*** RECORD EXCERPTS ***

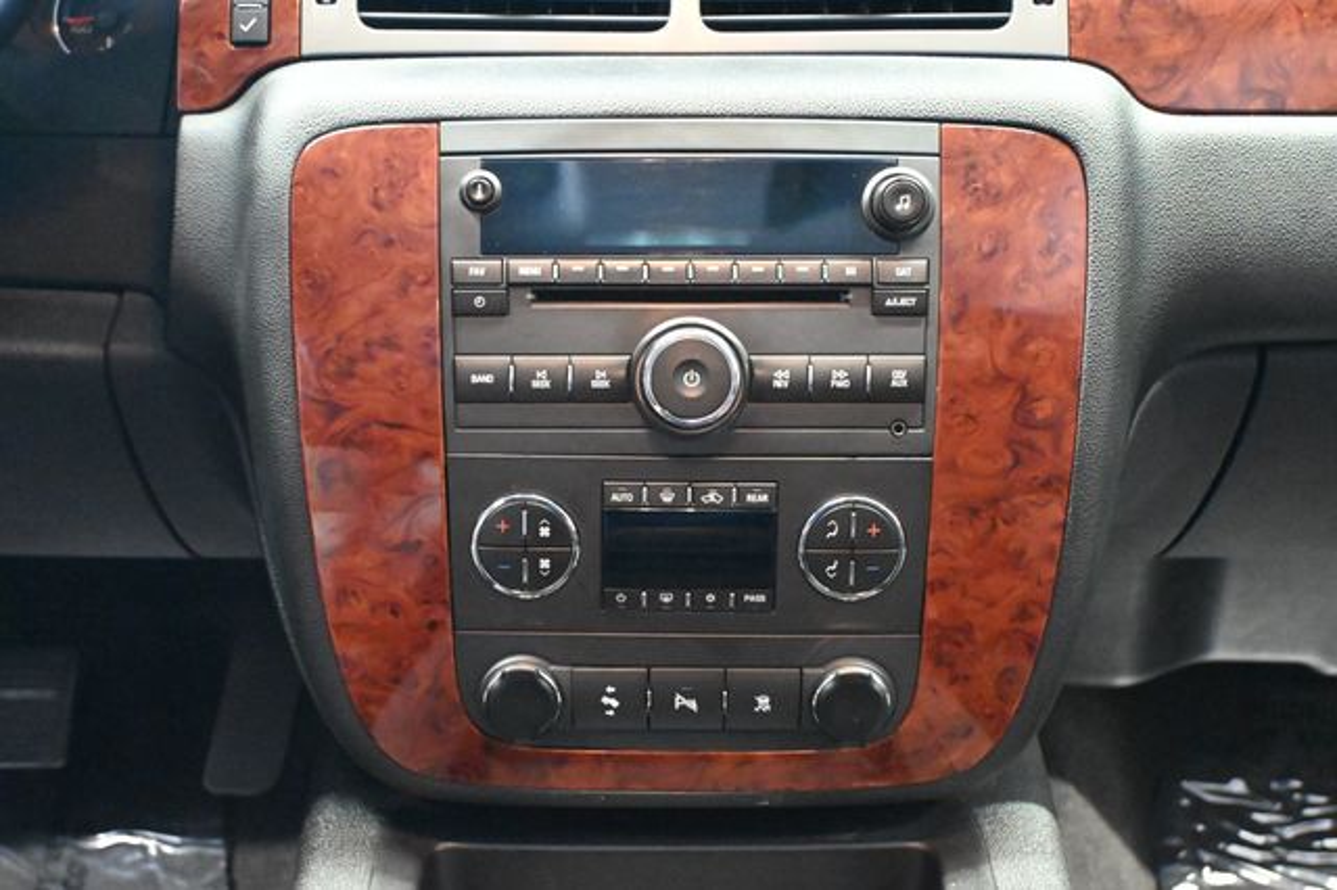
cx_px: 668
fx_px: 1893
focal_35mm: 51
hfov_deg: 38.9
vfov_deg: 26.5
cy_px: 445
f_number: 5
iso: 12800
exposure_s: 1/13
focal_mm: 34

***

What is needed is an exact reproduction of the data, pictures excluded.

cx_px: 668
fx_px: 1893
focal_35mm: 51
hfov_deg: 38.9
vfov_deg: 26.5
cy_px: 445
f_number: 5
iso: 12800
exposure_s: 1/13
focal_mm: 34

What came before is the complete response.